Gragnano is home of some of the best dried pasta in Italy. In 2013, Gragnano pasta was designated a Protected Geographical Indication (IGP) by the European Union.
Pasta production dates back to the end of the 16th century when the first family-run pasta factories appeared. Until the seventeenth century it was an uncommon food but, following the famine that hit the Kingdom of Naples, it became a fundamental food thanks to its nutritional qualities and the invention that allowed the production of pasta, called white gold, to low cost by pressing the dough through the dies.
The ideal soils to allow production were Gragnano and Naples, thanks to their microclimate composed of wind, sun and the right humidity. In fact, Gragnano's "main street was laid out expressly to capture the mountain breeze mixed with sea air back when pasta makers hung spaghetti on drying rods like laundry"
Just the inhabitants of the Kingdom of Naples were the first to give important turning points to the production of pasta, and in 1861 at the peak of the production of pasta there were the factories of Gragnano. The “Gragnanesi”, at that time, were the largest pasta producers in the world, particularly in the sale of macaroni. Thanks to its legendary tradition, Gragnano became the home of pasta celebrated by writers, historians and poets. One of the many artists who celebrated the qualities and tasting qualities of Gragnano pasta was the poet Gennaro Quaranta who composed Maccheronata, a poem in response to the pessimism of the Recanatese poet Giacomo Leopardi.
On 12 July 1845, the king of the Kingdom of Naples Ferdinando II delle Due Sicilie, during a lunch, granted the Gragnanese manufacturers the high privilege of providing the court of all long pasta, and so that for all, since then, Gragnano became the city of macaroni.

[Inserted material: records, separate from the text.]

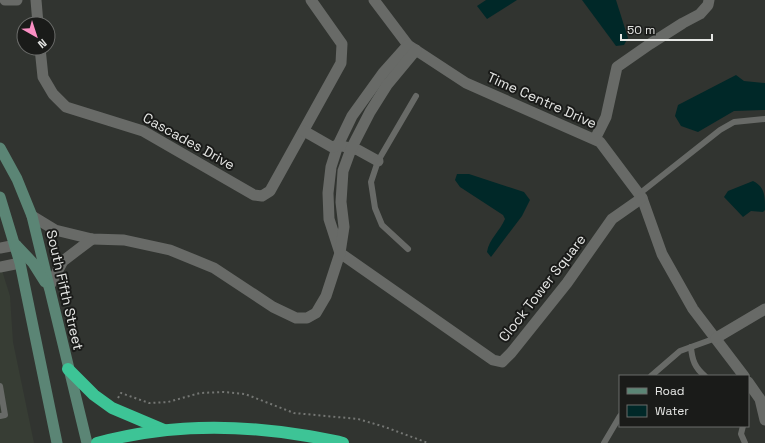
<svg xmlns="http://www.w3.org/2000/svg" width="765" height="443" viewBox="0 0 765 443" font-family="'Space Grotesk',sans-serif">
  <rect width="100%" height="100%" fill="#313430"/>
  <!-- built -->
  <path fill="#373d34" d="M 0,264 L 10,296 L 13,342 L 34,443 L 0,443 Z"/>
  <!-- water -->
  <g fill="#002828">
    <path d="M 486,0 L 517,0 L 487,19 L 477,6 Z"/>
    <path d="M 582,0 L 616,0 L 628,38 L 624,45 L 616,46 Z"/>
    <path d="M 736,75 L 744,81 L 765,83 L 765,110 L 734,111 L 698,132 L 681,126 L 675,116 L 678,105 Z"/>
    <path d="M 457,174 L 469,174 L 524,192 L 530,200 L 522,216 L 491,257 L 487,252 C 489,239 500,231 505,219 L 503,215 L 460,187 L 455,180 Z"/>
    <path d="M 753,181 C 765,187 765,196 765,210 L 763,212 L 751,211 L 743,217 L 724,197 L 728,191 Z"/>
  </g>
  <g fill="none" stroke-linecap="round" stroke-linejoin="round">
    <!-- path -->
    <path stroke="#747673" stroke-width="2" stroke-dasharray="2 3" stroke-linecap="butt" d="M 118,398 L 121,393 L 149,403 L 168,402 L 200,393 L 224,392 L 245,394 L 294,413 L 358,419 L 385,427 L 428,443"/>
    <!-- service -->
    <g stroke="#686a67" stroke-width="6">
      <path d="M 639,194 L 720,130 L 734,122 L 765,119"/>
      <path d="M 408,249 L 382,225 L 375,208 L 371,182 L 378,161 L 416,96"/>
      <path d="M 691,347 C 692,360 695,368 705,376"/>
      <path d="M 651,376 L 680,351 L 716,338"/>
      <path d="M 0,386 L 5,415 L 0,416"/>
      <path d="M 743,426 L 741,434 L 745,443"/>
      <path d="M 604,443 L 620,416"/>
    </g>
    <!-- minor -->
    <g stroke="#686a67" stroke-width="11">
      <path d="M 5,0 L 17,0"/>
      <path d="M 36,0 L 38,24"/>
      <path d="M 374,0 L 408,45 L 466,83 L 600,142 L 642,198 L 662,254 L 693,309 L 744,376"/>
      <path d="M 408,45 L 383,73 L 352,116 L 338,145 L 331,167 L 328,193 L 329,219 L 340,253 L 493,360 L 502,362 L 511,353 L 567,283 L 612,219 L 642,198"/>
      <path d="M 40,48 L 43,77 L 53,94 L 66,107 L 143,131 L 254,195 L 262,196 L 270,191 L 341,63 L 342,44 L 311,0"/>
      <path d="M 304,131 L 332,147 L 338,145 L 358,150 L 378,161"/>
      <path d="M 595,139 L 606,117 L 617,67 L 650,44 L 683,23 L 700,14 L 708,5 L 709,0"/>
      <path d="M 32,216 L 55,230 L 92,239 L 124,240 L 170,250 L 214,268 L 273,307 L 296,318 L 307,318 L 316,313 L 326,296 L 340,253 L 344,227 L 341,202 L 343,171 L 351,149 L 370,112 L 387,85 L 416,50"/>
      <path d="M 0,248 L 16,245"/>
      <path d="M 0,267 L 20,263"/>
      <path d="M 49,287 L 63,261 L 92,239"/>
      <path d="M 716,338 L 765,309"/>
      <path d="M 748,382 L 760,399 L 765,420"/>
    </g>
    <!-- secondary -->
    <g stroke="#5b8575" stroke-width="11">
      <path d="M 0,148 L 17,179 L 32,216 L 87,443"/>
      <path d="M 0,197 L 20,263 L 57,443"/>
      <path d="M 16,245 L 33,263 L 45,282"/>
    </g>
    <!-- motorway -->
    <g stroke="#3dc496" stroke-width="12">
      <path d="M 68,369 L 94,395 L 112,408 L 164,430"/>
      <path d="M 97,443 C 166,424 238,424 308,436 C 319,438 332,440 343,443"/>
    </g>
  </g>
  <g text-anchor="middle" stroke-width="4" stroke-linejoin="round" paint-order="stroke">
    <!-- street labels -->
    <g font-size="14" fill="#e5e6e4" stroke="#1a1b19">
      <text transform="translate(542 100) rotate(24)" y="5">Time Centre Drive</text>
      <text transform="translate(189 141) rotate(29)" y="5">Cascades Drive</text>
      <text transform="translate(542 288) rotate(-52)" y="5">Clock Tower Square</text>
      <text transform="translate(65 290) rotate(77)" y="5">South Fifth Street</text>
    </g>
  </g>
  <!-- legend -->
  <rect x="619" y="375" width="130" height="52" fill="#1a1b19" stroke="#6b6c6a"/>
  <rect x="627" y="388" width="20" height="6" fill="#5b8575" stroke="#6b6c6a"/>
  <text x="655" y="395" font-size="12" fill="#e5e6e4">Road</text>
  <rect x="627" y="405" width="20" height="12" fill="#002828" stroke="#6b6c6a"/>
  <text x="655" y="415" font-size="12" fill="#e5e6e4">Water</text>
  <!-- north arrow -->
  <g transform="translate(36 36) rotate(141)"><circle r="19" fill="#1a1b19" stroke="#6b6c6a"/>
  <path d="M0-3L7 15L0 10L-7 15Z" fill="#fb8fc4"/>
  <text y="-6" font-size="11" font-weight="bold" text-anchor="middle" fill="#e5e6e4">N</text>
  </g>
  <!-- scale -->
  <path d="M621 34v6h91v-6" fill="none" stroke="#e5e6e4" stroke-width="2"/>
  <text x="627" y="34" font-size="12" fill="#e5e6e4" stroke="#1a1b19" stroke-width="3" paint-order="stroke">50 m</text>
</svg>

The types of pasta that characterize the production of Pasta di Gragnano IGP are:
Pasta Lunga such Liguine, Spaghetti, Vermicelli, Bucatini, Mafalde, Ziti lunghi, Candele, Fusilli lunghi,
Pasta Corta such Paccheri, Calamari, Penne, Rigatoni, Fusilloni, Tortiglioni, Caserecce, Cannelloni, Scialatielli, Lumaconi, Farfalle,
According on the type of surface, the pastes are still divided into two categories:
Lisce, appreciated for their lightness
Rigate, appreciated for its ability to hold sauces.
Indeed, the roughness of the surface is considered which helps the sauce to stick and makes the contact in the mouth tastier. It changes according to the technique and production tools; therefore the most wrinkled and porous are appreciated: hand made pasta, bronze-drawn pasta, rolled dough, baked pasta & nest pasta.